Sadness won’t come until the last minute of saying goodbye
Zixu Wang | Friday, May 15, 2020
When I was overwhelmed with all the papers and the COVID-19 news, I didn’t think about graduation.
Pessimistically speaking, I don’t think me and my friends are able to see each other in the future because we all leave for different countries. However, all the emotions just don’t come as they should. The more you try to be sad intentionally, the less you feel, and it sucks.
It was not until one of my friends was leaving for Egypt really soon that the sadness suddenly gushed in my mind. I realized he was like a big brother who always took care of everyone’s feelings, including mine. He would choose not to go to the bar with other friends and accompanied me to a restaurant if I forgot to bring my passport. The mix of feelings, the appreciation that never been spoken out, the sadness that we won’t see each other again, made me feel tears in my eyes.
Like many men, we immediately switched to another topic to avoid being emotional (the toxic masculinity). We clapped hands. We hugged. We said goodbye.
This is the first farewell for me at Notre Dame, and there are more to come. All the subtle and beautiful moments will flash before my eyes when saying goodbye, and I know I will cry.
It started to rain when I wrote these words at midnight, like many other rainings in the summer where the farewell comes.
Me and my friends are all international students at our program. We came to Notre Dame because we’re guided by similar beliefs — the beliefs that have so many names in different cultures, religions and languages, but with the same essence: freedom, equality, dignity and love.
But our life is not always as serious as our work of human rights. We made eye contact and winked in class. We gossiped and laughed in the common rooms in the law school. We watched Harry Potter every weekend.
Diversity expands our horizons. We held a party where we cooked food from China, Mexico, Afghanistan, Pakistan and South Africa. We sang “happy birthday” in different languages and waited for the birthday boy/girl to blow the candle. We shared different experiences and opinions from different backgrounds. We broke stereotypes and eliminated ignorance by respecting, accepting and understanding each other. This process won’t happen once I go back home, and I’ll miss it.
The close friendship starts when we truly get to know each other as individuals. I sat with one of my friends studying together in the law school library for the whole winter. In the afternoon, the sunshine went through the colorful glass and fell on her brown hair, and the whole space was filled with warm and beautiful tranquility. We would sit until night fell, pack our stuff, wave and say “see you,” like we would always see each other again.

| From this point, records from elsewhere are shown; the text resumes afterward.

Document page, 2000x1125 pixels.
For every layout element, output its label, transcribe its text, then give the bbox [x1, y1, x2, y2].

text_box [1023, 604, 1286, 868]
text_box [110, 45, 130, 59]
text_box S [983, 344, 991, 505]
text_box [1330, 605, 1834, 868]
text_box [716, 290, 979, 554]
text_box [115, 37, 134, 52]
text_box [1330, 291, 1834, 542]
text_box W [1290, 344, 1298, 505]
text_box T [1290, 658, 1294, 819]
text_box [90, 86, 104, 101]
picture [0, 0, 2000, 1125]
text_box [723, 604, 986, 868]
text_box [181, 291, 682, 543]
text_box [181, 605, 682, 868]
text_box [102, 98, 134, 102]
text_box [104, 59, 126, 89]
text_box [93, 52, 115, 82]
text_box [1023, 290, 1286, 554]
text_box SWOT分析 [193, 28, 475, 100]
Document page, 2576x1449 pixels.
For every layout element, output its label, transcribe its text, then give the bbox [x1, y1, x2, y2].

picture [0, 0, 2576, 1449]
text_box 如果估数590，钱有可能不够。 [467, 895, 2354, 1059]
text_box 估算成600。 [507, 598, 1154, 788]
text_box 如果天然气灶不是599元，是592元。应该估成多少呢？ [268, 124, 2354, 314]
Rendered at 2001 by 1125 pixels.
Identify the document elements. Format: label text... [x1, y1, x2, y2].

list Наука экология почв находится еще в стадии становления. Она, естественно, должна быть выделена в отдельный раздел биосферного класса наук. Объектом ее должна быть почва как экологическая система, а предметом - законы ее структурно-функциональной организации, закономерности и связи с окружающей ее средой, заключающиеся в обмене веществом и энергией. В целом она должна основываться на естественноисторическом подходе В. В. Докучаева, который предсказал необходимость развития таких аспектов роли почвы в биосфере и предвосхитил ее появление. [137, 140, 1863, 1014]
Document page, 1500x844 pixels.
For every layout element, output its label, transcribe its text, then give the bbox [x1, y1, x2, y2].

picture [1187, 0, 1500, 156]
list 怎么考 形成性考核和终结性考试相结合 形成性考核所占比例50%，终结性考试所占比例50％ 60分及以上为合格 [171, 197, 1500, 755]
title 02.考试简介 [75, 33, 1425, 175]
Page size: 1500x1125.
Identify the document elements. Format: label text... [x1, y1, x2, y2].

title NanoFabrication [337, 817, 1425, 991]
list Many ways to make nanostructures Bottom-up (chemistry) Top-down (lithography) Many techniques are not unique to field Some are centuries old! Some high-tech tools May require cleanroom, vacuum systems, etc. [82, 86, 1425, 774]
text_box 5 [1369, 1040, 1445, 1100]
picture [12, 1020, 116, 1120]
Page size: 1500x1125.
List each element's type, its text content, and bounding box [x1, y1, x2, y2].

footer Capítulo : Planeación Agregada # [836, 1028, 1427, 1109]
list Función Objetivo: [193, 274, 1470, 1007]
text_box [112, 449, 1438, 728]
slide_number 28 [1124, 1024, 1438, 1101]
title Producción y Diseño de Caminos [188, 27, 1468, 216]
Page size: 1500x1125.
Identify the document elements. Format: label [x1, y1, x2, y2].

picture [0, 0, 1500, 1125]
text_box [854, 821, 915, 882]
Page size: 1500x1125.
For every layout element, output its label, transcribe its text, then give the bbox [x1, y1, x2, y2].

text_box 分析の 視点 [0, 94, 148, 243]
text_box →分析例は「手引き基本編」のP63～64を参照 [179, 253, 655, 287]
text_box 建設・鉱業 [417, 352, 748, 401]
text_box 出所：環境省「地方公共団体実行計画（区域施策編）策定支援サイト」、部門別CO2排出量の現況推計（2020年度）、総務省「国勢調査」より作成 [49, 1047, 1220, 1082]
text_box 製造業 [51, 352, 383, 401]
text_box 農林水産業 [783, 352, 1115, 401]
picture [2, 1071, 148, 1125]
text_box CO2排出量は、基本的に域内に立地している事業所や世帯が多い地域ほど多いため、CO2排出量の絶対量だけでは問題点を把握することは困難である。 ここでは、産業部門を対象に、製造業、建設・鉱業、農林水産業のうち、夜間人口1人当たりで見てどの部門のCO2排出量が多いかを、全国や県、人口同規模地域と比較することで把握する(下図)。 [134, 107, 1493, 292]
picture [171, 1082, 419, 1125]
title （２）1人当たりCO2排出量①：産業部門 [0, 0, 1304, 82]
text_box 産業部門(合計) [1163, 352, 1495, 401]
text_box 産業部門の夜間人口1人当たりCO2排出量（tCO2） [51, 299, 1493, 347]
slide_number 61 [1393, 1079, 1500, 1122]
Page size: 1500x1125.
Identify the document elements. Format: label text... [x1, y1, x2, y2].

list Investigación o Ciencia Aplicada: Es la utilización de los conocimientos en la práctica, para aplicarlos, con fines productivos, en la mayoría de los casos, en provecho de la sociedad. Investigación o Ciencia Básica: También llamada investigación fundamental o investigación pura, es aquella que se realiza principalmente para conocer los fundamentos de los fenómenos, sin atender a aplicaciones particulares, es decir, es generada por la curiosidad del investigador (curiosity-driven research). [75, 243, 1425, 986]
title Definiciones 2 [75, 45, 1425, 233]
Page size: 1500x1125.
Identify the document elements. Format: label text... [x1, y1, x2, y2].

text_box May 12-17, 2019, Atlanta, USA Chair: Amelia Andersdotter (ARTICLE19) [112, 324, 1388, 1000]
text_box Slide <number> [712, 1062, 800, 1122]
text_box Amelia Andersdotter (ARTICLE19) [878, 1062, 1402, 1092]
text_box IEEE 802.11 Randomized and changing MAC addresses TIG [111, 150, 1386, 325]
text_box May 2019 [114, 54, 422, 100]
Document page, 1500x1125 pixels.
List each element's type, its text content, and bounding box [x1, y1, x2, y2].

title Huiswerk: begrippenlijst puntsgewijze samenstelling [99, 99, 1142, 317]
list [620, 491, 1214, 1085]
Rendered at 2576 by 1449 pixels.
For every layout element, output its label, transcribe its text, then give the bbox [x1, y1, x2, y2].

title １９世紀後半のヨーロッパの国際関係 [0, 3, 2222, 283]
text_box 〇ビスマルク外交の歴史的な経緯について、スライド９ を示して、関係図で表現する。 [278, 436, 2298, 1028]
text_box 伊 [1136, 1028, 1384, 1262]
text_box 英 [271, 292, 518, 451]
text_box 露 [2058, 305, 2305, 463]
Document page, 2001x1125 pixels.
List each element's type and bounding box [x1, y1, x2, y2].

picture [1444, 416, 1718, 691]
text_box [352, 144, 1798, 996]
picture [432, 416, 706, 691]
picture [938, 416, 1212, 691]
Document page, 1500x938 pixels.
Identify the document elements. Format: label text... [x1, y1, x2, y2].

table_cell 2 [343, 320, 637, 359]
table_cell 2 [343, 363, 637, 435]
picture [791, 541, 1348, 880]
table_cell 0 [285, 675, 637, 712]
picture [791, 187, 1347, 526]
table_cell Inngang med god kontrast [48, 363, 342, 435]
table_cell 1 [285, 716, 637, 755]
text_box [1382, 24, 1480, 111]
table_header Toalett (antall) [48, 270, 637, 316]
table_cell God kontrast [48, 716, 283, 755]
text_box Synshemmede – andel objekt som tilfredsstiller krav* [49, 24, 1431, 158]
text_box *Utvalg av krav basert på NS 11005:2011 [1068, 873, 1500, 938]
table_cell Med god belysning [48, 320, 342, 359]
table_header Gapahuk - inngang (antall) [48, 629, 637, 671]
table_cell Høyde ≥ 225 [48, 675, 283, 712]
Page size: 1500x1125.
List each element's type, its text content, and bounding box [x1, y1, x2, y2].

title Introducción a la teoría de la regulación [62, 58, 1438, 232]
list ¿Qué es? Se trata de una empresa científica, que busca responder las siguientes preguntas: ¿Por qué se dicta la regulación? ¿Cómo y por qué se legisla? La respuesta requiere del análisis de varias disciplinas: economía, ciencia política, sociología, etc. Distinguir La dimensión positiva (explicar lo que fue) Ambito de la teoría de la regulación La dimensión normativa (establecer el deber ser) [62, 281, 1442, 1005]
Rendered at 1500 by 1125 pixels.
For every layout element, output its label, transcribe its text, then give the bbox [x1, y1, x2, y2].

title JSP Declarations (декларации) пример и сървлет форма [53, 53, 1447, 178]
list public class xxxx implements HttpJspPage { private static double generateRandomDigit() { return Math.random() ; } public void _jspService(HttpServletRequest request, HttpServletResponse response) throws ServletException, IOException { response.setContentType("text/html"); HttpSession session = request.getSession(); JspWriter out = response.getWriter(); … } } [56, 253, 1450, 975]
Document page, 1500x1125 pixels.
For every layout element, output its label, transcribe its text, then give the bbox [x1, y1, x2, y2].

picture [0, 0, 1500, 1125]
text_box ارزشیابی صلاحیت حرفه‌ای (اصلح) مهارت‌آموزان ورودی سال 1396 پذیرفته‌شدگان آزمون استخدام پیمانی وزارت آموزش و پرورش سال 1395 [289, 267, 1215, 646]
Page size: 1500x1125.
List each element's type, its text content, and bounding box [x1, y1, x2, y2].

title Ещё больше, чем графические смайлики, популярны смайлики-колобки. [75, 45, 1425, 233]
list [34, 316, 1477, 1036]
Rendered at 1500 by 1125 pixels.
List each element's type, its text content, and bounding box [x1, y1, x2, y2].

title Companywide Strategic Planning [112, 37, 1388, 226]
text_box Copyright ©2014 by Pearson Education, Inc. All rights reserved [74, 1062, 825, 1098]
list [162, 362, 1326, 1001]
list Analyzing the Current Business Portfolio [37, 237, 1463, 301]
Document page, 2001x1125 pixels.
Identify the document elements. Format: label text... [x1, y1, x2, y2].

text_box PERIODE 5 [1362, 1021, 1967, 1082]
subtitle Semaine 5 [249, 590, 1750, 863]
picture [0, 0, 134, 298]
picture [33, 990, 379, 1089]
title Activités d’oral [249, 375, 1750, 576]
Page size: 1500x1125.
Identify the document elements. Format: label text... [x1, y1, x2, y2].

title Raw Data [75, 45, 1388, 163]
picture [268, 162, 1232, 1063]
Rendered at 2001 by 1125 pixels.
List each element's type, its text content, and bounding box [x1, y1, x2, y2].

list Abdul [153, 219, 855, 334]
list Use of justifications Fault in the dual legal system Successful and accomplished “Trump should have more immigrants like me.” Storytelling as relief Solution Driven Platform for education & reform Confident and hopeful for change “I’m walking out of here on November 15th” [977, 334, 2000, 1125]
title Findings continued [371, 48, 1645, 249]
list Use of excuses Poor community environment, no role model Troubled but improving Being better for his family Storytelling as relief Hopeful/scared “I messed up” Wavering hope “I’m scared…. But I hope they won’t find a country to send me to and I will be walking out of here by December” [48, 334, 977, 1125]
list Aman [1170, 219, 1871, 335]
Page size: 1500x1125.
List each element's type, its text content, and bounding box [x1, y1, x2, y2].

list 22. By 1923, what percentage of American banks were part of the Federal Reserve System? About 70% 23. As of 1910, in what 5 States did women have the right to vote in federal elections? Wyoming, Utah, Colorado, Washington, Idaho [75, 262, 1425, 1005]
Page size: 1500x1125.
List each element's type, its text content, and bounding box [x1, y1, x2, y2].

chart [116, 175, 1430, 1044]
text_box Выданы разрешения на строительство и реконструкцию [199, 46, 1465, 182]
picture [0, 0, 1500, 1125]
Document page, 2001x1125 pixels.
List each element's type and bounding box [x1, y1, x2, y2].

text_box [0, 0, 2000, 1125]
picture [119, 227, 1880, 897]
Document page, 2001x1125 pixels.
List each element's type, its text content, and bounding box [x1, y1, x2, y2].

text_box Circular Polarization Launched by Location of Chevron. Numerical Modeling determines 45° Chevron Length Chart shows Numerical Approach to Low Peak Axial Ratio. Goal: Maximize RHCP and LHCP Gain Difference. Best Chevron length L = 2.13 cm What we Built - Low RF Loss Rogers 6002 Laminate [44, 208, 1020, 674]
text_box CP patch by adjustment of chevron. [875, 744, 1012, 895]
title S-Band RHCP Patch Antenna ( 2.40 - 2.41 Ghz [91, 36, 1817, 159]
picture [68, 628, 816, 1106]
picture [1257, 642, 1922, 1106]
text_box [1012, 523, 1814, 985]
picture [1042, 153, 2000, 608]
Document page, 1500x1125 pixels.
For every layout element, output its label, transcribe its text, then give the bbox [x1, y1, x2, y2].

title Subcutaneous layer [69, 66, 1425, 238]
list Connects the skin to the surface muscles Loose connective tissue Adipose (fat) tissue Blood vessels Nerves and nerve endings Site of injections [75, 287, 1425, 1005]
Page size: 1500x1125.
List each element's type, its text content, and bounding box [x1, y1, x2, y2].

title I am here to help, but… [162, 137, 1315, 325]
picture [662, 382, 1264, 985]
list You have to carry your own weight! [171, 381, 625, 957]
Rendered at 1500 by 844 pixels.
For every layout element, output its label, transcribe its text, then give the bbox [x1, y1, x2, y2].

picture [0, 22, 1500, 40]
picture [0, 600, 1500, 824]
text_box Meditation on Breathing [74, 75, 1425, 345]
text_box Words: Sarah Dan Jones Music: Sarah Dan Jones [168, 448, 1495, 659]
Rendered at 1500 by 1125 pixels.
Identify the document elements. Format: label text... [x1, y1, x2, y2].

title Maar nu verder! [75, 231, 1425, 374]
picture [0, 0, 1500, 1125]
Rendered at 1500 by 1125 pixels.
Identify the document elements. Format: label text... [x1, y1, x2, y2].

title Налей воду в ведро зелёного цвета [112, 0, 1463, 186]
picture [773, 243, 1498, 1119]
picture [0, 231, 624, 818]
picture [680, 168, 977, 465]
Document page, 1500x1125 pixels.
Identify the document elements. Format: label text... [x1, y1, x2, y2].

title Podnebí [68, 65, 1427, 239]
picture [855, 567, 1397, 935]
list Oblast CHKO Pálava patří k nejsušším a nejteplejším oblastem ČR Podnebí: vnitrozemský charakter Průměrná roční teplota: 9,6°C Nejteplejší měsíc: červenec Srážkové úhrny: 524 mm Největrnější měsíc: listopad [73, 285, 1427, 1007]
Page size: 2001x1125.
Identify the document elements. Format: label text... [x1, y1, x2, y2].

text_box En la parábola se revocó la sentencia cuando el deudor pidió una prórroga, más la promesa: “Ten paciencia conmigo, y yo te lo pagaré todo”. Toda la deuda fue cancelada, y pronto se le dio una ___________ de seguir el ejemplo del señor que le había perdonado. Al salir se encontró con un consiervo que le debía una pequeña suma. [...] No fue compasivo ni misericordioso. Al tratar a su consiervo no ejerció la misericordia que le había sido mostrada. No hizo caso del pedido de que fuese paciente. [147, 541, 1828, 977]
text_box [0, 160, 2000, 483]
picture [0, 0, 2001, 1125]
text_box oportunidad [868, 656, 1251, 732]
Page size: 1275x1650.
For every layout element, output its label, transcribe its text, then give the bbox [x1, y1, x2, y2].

When not feeling like studying, I would sit in the common room, waiting for my friends to show up to hang out, and they always did. We sat and talked about everything in our lives. When the sun went down little by little, we said goodbye, and we knew we would see each other again.
We’ve also done crazy things like when we went to a building at 2 a.m. and took photos, posing as the cast of “Friends.” The laughter in the midnight of summer resembled the youth of high school.
Living in a foreign country far away from old friends and family can be hard sometimes. There has been a period of time that I felt depressed while many friends supported me, consoled me and told me, “I will always be there for you.” We held each other like brothers and sisters. Their warm kindness saved me, and I will always remember it.
It took time for people to truly get to know each other, and one year is an unusual time. However, once we started to feel really close, it was time to say goodbye.
We come from different places all over the world. We gathered at Notre Dame for one year. Then we left for different places again.
Notre Dame is only one small stop in our lives, among so many other stops before and after. I’m only one of the people, among so many others, that my friends have met, and will meet.
While I don’t know how much space I can occupy in other’s memories, I said to every of my friend, “Please don’t forget me.”
And my only hope is:
If I won’t be able to see you in the future, I’ll send my simple, while best, wish to you: Have a wonderful morning, afternoon and evening the very next day.
The views expressed in this column are those of the author and not necessarily those of The Observer.